= Excerpted passage =

Example of Operations between Whole ArrayAccums

CREATE QUERY ArrayAccumOp3(INT lenA) FOR GRAPH minimalNet {

	ArrayAccum<SumAccum<INT>> @@arrayA[5]; // Original size
	ArrayAccum<SumAccum<INT>> @@arrayB[2];
	ArrayAccum<SumAccum<INT>> @@arrayC[][]; // No size
	STRING msg;
	@@arrayA.reallocate(lenA);  # Set/Change size dynamically
	@@arrayB.reallocate(lenA+1);
	@@arrayC.reallocate(lenA, lenA+1);

	// Initialize arrays
	FOREACH i IN RANGE[0,lenA-1] DO
		@@arrayA[i] += i*i;
		FOREACH j IN RANGE[0,lenA] DO
			@@arrayC[i][j] += j*10 + i;
		END;
	END;
	FOREACH i IN RANGE[0,lenA] DO
		@@arrayB[i] += 100-i;
	END;
	msg = "Initial Values";
	PRINT msg, @@arrayA, @@arrayB, @@arrayC;

    msg = "Test 1: A = C, C = B";	// = operator
    @@arrayA = @@arrayC;		// change dimensions: 1D <- 2D
    @@arrayC = @@arrayB;		// change dimensions: 2D <- 1D
    PRINT msg, @@arrayA, @@arrayC;

    msg = "Test 2: B += C"; 		// += operator
    @@arrayB += @@arrayC; 		// B and C must have same size & dim
    PRINT msg, @@arrayB, @@arrayC;

    msg = "Test 3: A = B + C"; 		// + operator
    @@arrayA = @@arrayB + @@arrayC; // B & C must have same size & dim
    PRINT msg, @@arrayA; 			// A changes size & dim
}

ArrayAccumOp3.json Results

GSQL > RUN QUERY ArrayAccumOp3(3)
{
  "error": false,
  "message": "",
  "version": {
    "schema": 0,
    "api": "v2"
  },
  "results": [
    {
      "msg": "Initial Values",
      "@@arrayC": [
		[ 0, 10, 20, 30 ],
        [ 1, 11, 21, 31 ],
        [ 2, 12, 22, 32 ]
      ],
      "@@arrayB": [ 100, 99, 98, 97 ],
      "@@arrayA": [ 0, 1, 4 ]
    },
    {
      "msg": "Test 1: A = C, C = B",
      "@@arrayC": [ 100, 99, 98, 97 ],
      "@@arrayA": [
		[ 0, 10, 20, 30 ],
        [ 1, 11, 21, 31 ],
        [ 2, 12, 22, 32 ]
      ]
    },
    {
      "msg": "Test 2: B += C",
      "@@arrayC": [ 100, 99, 98, 97 ],
      "@@arrayB": [ 200, 198,196, 194 ]
    },
    {
      "msg": "Test 3: A = B + C",
      "@@arrayA": [ 300, 297, 294, 291 ]
    }
  ]
}

Example for Vertex-Attached ArrayAccum

CREATE QUERY arrayAccumLocal() FOR GRAPH socialNet api("v2") {
	# Count each person's edges by type
	# friend/liked/posted edges are type 0/1/2, respectively
	ArrayAccum<SumAccum<INT>> @edgesByType[3];
	Persons = {person.*};
	
	Persons = SELECT s
		FROM Persons:s -(:e)-> :t
		ACCUM CASE e.type
			WHEN "friend" THEN s.@edgesByType[0] += 1
			WHEN "liked"  THEN s.@edgesByType[1] += 1
			WHEN "posted" THEN s.@edgesByType[2] += 1
			END
		ORDER BY s.id;
		
	#PRINT Persons.@edgesByType; // api v1
    PRINT Persons[Persons.@edgesByType]; // api v2
}

Results for Query ArrayAccumLocal

GSQL > RUN QUERY arrayAccumLocal()

= Dataset records =

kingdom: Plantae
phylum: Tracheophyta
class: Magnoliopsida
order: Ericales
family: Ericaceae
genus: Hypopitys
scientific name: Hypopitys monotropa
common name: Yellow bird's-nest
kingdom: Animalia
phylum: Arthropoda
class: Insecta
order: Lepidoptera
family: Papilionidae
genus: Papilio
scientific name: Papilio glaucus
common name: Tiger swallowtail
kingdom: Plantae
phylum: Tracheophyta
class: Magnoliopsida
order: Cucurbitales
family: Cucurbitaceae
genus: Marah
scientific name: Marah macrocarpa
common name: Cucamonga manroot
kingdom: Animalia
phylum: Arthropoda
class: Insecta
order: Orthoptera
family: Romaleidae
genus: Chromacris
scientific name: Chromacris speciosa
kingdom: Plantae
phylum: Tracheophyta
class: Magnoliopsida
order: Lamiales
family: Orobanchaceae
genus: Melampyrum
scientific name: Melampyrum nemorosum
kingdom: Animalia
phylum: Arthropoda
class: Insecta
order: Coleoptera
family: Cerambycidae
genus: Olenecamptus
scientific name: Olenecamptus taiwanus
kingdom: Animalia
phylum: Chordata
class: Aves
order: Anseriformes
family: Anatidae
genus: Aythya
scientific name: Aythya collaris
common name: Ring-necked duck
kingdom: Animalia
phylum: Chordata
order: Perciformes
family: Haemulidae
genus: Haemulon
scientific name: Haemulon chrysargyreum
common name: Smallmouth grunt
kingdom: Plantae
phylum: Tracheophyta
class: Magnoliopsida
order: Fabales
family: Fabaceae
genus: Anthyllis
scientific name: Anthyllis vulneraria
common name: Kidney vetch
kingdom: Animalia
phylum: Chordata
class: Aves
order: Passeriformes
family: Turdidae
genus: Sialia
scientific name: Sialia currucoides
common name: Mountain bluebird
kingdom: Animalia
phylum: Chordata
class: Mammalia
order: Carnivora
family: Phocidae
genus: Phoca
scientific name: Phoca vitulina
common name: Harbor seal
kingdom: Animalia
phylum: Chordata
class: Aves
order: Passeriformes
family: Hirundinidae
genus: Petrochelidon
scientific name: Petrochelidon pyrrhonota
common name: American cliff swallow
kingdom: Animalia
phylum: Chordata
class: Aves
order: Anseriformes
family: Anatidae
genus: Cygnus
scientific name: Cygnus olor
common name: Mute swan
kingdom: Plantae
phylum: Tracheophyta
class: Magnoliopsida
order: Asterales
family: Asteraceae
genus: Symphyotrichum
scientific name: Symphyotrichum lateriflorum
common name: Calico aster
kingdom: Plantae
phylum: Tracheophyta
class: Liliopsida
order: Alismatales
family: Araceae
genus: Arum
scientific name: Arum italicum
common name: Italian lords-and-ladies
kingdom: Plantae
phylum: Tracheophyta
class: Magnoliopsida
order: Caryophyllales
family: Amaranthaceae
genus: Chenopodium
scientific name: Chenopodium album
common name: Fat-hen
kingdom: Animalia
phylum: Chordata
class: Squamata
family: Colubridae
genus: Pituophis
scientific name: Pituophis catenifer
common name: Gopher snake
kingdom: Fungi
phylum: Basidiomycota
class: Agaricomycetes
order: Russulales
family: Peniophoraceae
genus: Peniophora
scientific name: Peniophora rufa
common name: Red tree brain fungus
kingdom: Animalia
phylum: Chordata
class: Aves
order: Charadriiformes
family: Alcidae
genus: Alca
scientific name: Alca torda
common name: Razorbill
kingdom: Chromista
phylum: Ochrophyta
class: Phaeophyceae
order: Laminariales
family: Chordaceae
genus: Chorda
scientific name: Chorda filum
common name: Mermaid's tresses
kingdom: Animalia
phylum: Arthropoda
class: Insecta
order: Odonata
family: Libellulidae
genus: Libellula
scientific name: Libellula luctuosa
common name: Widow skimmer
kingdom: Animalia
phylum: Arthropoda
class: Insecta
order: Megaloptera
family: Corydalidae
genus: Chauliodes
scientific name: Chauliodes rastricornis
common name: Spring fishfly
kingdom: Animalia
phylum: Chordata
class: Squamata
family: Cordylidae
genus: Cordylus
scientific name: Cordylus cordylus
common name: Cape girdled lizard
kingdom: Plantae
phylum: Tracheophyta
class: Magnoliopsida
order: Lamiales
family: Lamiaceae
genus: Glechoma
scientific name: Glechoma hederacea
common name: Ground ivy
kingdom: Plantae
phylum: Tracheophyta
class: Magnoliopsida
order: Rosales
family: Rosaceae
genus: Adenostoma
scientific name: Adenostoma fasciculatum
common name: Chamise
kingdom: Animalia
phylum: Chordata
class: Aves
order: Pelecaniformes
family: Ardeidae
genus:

= Work to complete =
1/ Summarize the ArrayAccum excerpt above in two sentences.
2/ Answer these questions about the ArrayAccum excerpt above, one line each:
(a) In the results marked "Initial Values", what values does @@arrayB hold?
(b) According to the comment on the line "@@arrayB += @@arrayC;", what must be true of B and C?
(c) In the query arrayAccumLocal, which index of @edgesByType counts "posted" edges?

= Task responses =
1/ The ArrayAccum excerpt presents a GSQL query, ArrayAccumOp3, that declares ArrayAccum arrays, resizes them dynamically with reallocate, and initializes them. It then tests the =, +=, and + operators between whole arrays and shows the results of running the query with 3, and it also begins a second query, arrayAccumLocal, that uses a vertex-attached ArrayAccum to count each person's friend, liked, and posted edges by type.

2/
(a) 100, 99, 98, 97
(b) B and C must have the same size and dimensions.
(c) Index 2